I couldn’t fight this anymore.

Not after the lines we’d crossed. Not after everything we did last night. Like a moth to a flame, I was drawn to him. To his confidence, that bratty yet self-assured charm. Being near him made the safe walls I’d built around my heart feel smaller and thinner. He made me believe that maybe, just maybe, the fire wouldn’t destroy me this time.

I was tired of pretending I didn’t want him. And I would hate myself more if I let him walk away.

My resolve crumbled with each breath as my chest rose and fell.

“I do.”

Kevin’s face lit up like a bulb. He wrapped his arms around my waist and pulled me flush against him. “Then why should we allow a bunch of rules to get in our way, hm? Why can’t we explore this... See if it can become something more?”

A shiver went down my spine when his gaze dropped to my lips. There was heat in his eyes. Intent. It hit me then that this had been his intention all along. To make me his, and to make me accept what I wanted. Him.

“Fine.”

His grip tightened. “Just fine?”

“We can... keep this arrangement going. I want to keep it going.”

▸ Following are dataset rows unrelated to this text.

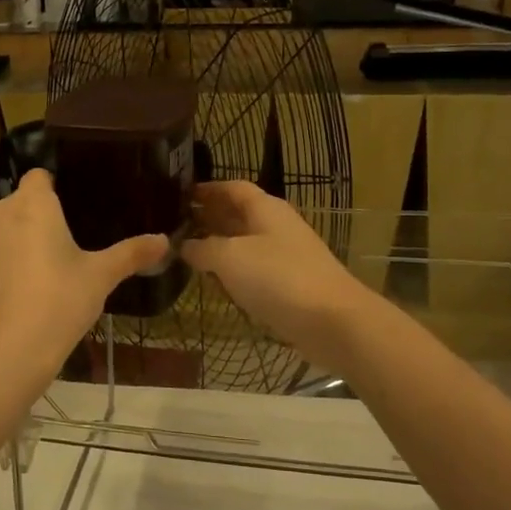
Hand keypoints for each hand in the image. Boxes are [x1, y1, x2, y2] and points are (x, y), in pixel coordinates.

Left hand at [0, 170, 167, 393]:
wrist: (4, 356)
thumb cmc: (59, 304)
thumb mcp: (100, 278)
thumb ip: (131, 254)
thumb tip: (165, 240)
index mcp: (31, 204)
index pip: (39, 178)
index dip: (51, 193)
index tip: (65, 217)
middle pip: (12, 207)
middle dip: (28, 224)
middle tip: (52, 257)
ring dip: (1, 248)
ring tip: (22, 283)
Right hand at [182, 181, 377, 370]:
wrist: (333, 321)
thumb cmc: (277, 278)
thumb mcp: (229, 258)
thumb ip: (202, 248)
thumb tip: (184, 245)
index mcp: (265, 208)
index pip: (232, 188)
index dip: (207, 189)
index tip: (181, 195)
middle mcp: (277, 225)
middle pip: (239, 214)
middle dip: (210, 218)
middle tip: (178, 226)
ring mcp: (287, 255)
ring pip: (247, 243)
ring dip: (221, 246)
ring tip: (190, 254)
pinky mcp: (291, 284)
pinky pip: (256, 270)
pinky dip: (235, 271)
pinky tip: (219, 283)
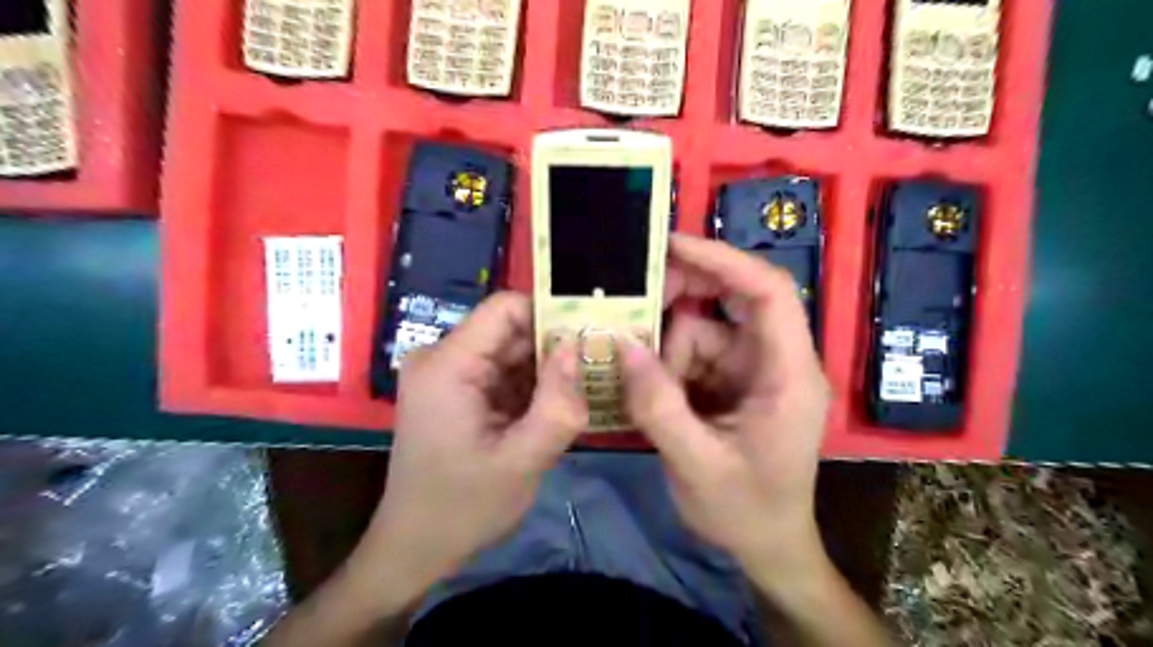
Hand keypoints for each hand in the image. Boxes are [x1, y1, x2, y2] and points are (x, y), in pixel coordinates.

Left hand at [366, 297, 586, 592]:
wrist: (414, 548)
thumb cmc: (464, 508)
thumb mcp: (522, 460)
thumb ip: (557, 403)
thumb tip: (577, 346)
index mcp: (448, 365)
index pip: (505, 308)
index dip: (550, 315)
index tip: (590, 337)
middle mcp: (442, 357)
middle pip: (510, 330)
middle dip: (554, 347)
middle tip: (598, 366)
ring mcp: (447, 374)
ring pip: (511, 351)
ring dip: (546, 369)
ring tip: (584, 389)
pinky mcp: (456, 391)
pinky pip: (502, 372)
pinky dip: (532, 386)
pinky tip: (557, 405)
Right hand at [622, 232, 829, 592]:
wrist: (767, 547)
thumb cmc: (745, 512)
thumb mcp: (696, 464)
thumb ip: (657, 405)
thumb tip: (621, 345)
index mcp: (788, 375)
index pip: (767, 292)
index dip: (722, 260)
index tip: (670, 246)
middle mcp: (776, 360)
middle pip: (733, 299)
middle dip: (683, 297)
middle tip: (633, 306)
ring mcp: (753, 370)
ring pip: (703, 329)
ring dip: (666, 348)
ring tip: (639, 379)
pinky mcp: (733, 382)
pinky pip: (694, 354)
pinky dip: (667, 365)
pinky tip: (648, 389)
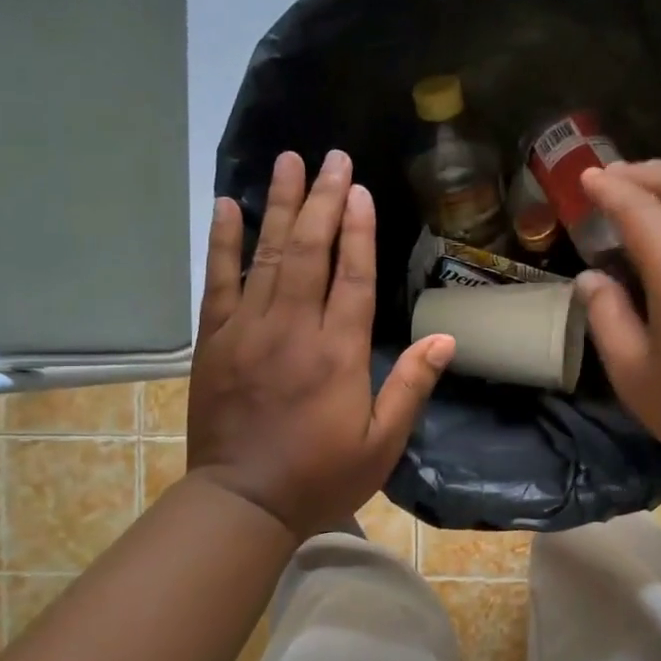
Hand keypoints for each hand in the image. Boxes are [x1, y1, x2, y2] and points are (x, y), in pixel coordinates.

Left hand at [188, 150, 453, 538]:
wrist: (242, 502)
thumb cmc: (319, 476)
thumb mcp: (381, 444)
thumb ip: (411, 387)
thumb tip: (445, 340)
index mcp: (337, 353)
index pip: (351, 276)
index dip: (358, 229)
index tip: (359, 188)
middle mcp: (292, 329)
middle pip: (310, 252)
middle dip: (323, 201)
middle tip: (331, 158)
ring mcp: (247, 330)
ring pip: (267, 255)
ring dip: (279, 205)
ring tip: (289, 161)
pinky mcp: (214, 341)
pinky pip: (219, 281)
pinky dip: (224, 242)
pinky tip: (227, 206)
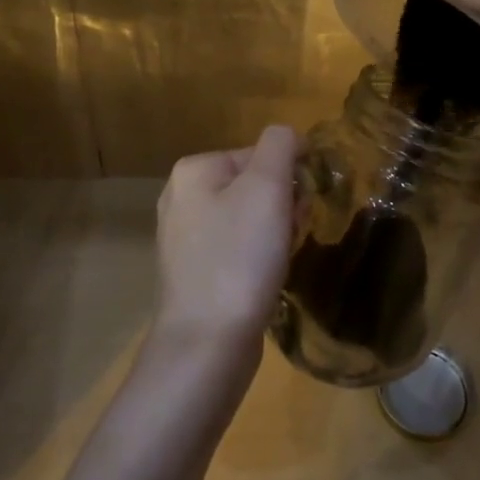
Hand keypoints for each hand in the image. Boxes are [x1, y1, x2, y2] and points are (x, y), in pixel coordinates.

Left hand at [153, 125, 299, 370]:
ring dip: (274, 233)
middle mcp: (180, 198)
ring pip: (248, 219)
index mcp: (193, 170)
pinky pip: (236, 249)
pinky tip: (264, 279)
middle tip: (289, 235)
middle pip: (254, 186)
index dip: (289, 178)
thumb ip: (281, 146)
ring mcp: (183, 239)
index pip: (260, 154)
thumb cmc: (240, 256)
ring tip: (279, 260)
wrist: (208, 342)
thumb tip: (290, 137)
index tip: (299, 208)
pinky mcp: (193, 274)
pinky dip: (257, 258)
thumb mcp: (267, 186)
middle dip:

I didn’t refuse it when he pressed his lips against mine. And just like that, it was last night all over again, when I didn’t know what the hell I was doing. His teeth sank into my bottom lip as he let out a groan. My muscles tensed, a flurry of sensations shooting straight to my cock. I pressed into him for relief, and he turned our bodies, pressing me against the island. My breath came out in short gasps when he slipped his hand into my pants.

“Kevin,” I moaned when his fingers wrapped around my cock.

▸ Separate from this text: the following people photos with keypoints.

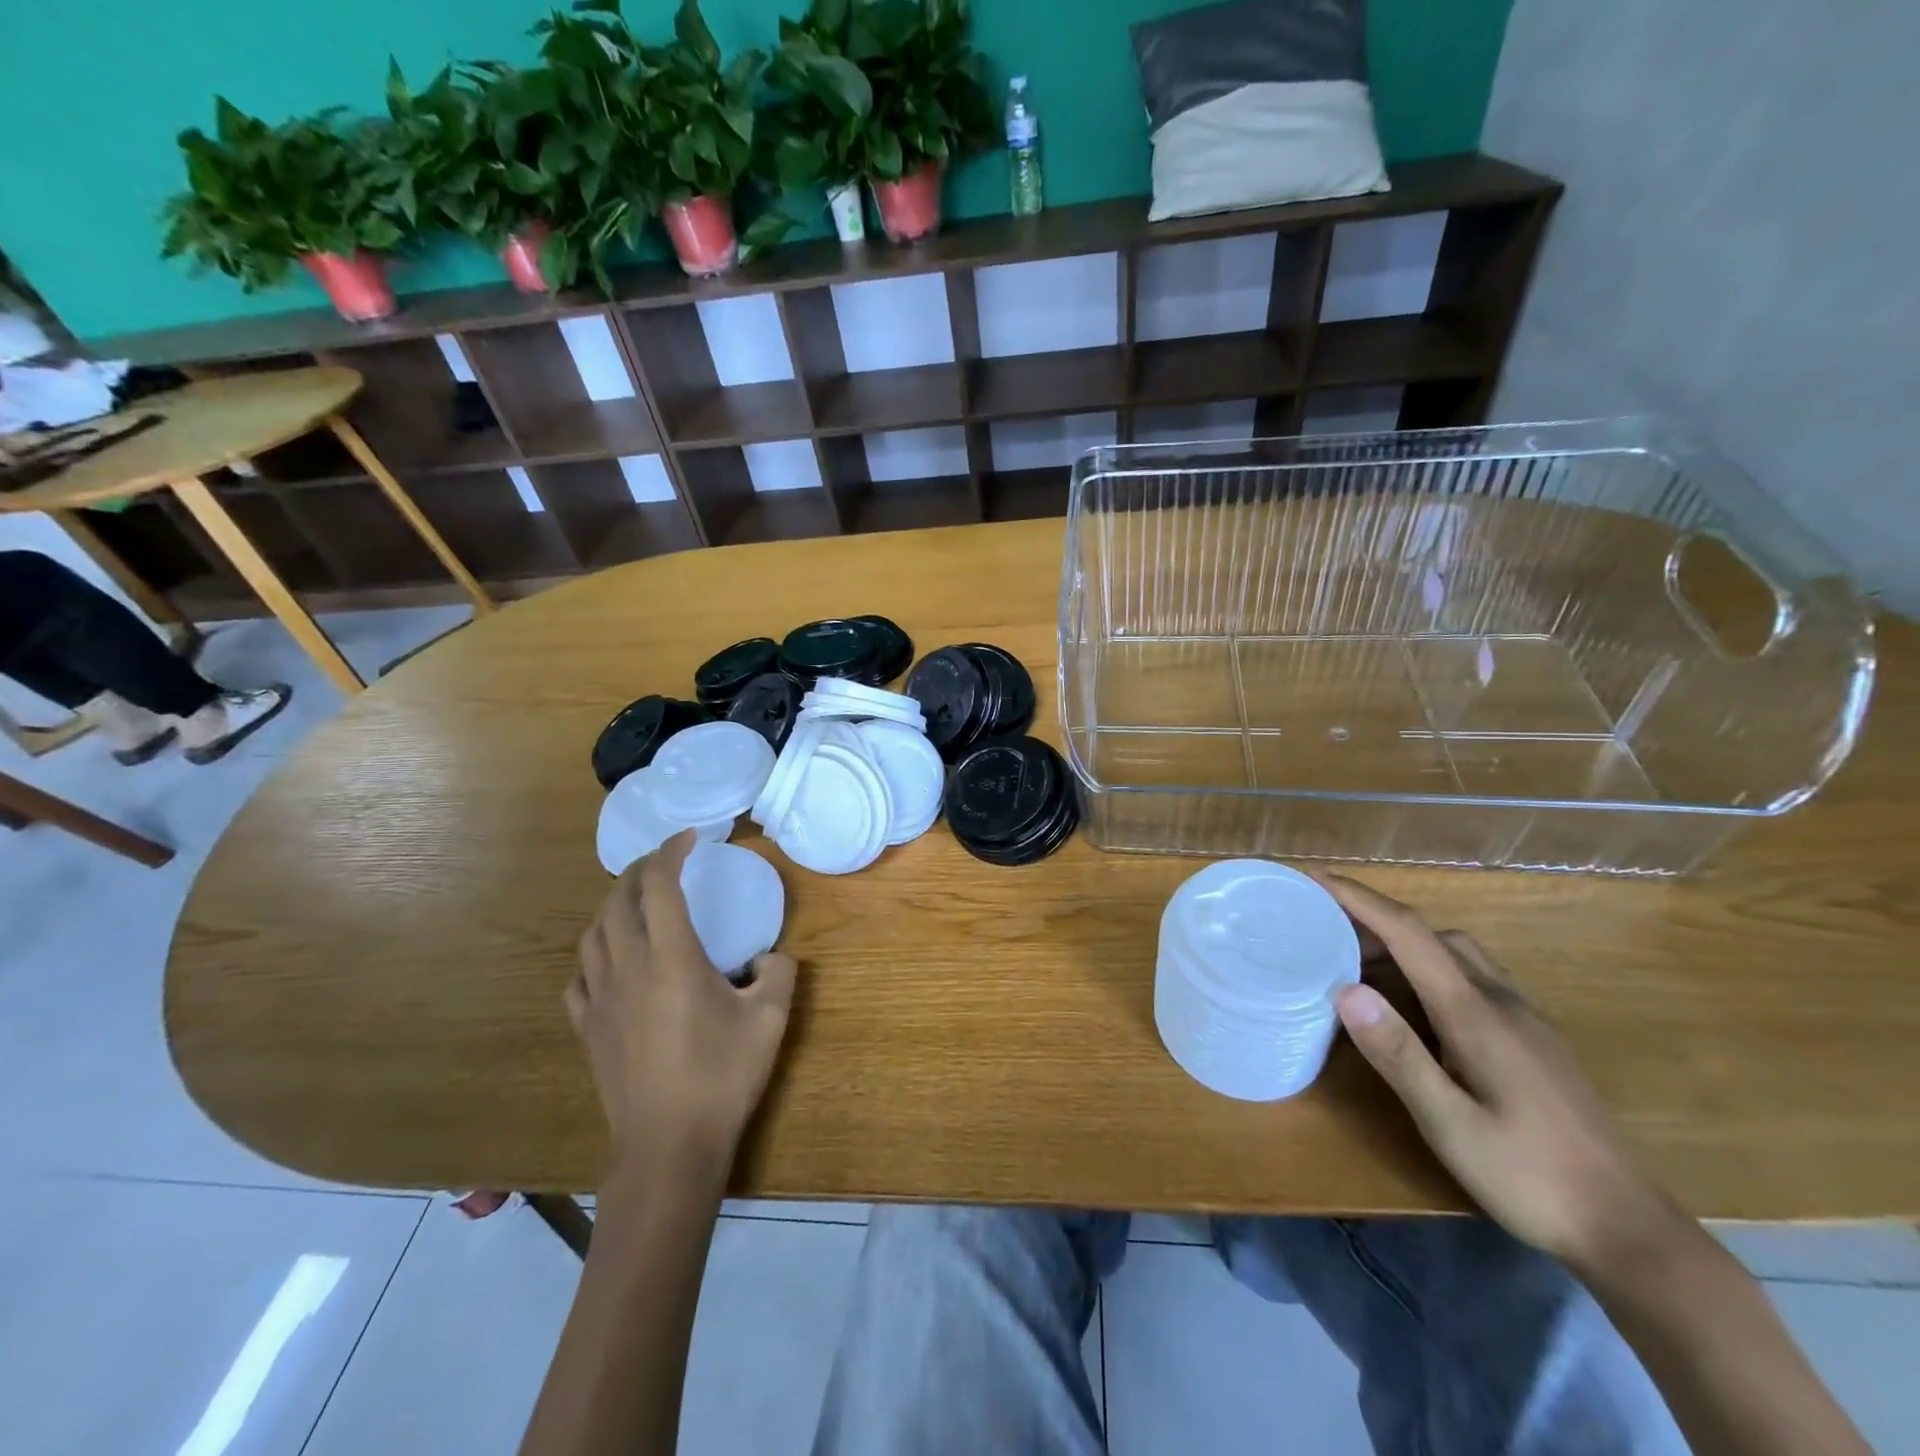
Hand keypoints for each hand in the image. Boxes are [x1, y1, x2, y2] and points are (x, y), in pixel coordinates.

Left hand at [566, 830, 797, 1175]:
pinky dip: (594, 954)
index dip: (672, 852)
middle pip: (618, 900)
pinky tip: (610, 962)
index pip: (660, 885)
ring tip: (637, 902)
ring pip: (592, 934)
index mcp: (671, 958)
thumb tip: (767, 958)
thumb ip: (779, 972)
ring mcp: (600, 999)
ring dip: (613, 906)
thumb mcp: (771, 1019)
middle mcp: (628, 967)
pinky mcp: (587, 1028)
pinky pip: (579, 976)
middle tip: (667, 861)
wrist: (668, 1146)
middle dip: (641, 870)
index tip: (691, 837)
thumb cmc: (721, 1077)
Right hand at [1321, 873, 1675, 1269]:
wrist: (1631, 1231)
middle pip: (1433, 935)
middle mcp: (1502, 1002)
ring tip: (1359, 968)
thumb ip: (1398, 1054)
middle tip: (1325, 933)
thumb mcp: (1450, 1124)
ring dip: (1405, 945)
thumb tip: (1345, 989)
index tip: (1315, 878)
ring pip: (1457, 955)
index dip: (1360, 899)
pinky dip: (1430, 971)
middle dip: (1377, 921)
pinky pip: (1473, 980)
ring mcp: (1525, 1020)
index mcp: (1476, 1013)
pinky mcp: (1534, 1041)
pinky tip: (1414, 1008)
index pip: (1410, 934)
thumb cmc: (1530, 1178)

“How long have you been this hard for me? Hm? Since we ate? When I went to get dressed?”

“Since I woke up.”

“Fuck.” He cursed under his breath before tugging my pants down and getting on his knees. His warm breath ghosted over my length and I gripped the edge of the island. A gasp slipped past my lips when he took me in his mouth, and my head tipped back as he sucked my cock into his moist heat.

I looked down at him and our eyes locked.

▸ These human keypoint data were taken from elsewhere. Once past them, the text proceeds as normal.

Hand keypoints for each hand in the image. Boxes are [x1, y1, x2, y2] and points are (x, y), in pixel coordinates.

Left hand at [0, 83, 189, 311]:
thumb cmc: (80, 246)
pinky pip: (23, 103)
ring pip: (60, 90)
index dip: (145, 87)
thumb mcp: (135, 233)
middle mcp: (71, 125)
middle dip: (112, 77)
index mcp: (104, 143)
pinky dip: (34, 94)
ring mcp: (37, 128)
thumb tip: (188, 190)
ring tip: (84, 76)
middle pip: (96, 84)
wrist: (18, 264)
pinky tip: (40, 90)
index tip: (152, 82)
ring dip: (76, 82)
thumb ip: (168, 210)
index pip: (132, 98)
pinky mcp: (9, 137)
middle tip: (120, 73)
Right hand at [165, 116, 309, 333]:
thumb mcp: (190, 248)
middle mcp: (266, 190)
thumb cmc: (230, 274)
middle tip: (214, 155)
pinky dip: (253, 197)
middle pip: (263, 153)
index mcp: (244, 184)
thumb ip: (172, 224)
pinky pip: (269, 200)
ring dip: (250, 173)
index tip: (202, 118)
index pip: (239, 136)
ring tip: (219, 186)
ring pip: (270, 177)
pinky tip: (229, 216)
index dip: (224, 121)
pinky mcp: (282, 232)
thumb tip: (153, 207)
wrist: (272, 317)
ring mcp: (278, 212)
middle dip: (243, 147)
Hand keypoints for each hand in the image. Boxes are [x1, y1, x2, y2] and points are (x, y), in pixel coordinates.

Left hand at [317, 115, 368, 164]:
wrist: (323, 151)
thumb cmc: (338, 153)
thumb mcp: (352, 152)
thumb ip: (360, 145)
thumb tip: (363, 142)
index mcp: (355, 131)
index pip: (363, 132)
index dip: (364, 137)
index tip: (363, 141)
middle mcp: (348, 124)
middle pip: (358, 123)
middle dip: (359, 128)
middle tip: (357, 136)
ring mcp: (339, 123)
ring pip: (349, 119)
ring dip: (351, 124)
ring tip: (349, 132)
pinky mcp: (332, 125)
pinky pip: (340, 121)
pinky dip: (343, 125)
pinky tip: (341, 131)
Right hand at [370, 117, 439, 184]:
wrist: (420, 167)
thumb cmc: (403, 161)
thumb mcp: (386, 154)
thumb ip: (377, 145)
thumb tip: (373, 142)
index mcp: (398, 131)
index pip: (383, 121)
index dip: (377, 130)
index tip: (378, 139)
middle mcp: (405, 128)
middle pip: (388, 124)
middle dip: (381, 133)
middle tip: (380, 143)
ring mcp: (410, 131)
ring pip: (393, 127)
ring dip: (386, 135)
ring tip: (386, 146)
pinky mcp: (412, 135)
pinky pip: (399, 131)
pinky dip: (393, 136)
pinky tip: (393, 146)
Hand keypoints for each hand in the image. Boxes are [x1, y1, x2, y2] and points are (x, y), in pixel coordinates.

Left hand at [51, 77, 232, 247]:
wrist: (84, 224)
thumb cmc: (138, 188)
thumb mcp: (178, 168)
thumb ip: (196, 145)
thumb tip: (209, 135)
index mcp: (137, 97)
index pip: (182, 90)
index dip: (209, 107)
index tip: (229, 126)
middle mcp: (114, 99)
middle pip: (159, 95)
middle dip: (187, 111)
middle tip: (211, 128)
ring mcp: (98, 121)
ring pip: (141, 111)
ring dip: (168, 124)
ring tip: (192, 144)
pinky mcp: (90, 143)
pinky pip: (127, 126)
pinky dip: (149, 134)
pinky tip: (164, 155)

There was a promise in the way his eyes spoke to me as he took me deeper, a silent reassurance in the most tender way he could deliver it. We’re going to be okay.

His teeth grazed my length and my thighs shook. He hummed around me, and the vibration sent me over the edge.

“Kevin.” I choked out his name, my body jerking as pleasure crashed over me in violent waves. My knees gave out, and I doubled over him, trembling as I spilled into his mouth with a strangled cry.

This was addictive. This was more.

But it wasn’t just that.

Kevin and I... we fit together in a way that I didn’t fully comprehend. Letting him go would’ve been the right thing to do, but I couldn’t bring myself to.

That left me with one choice . . .

I’d have to find a way to do the right thing to keep him.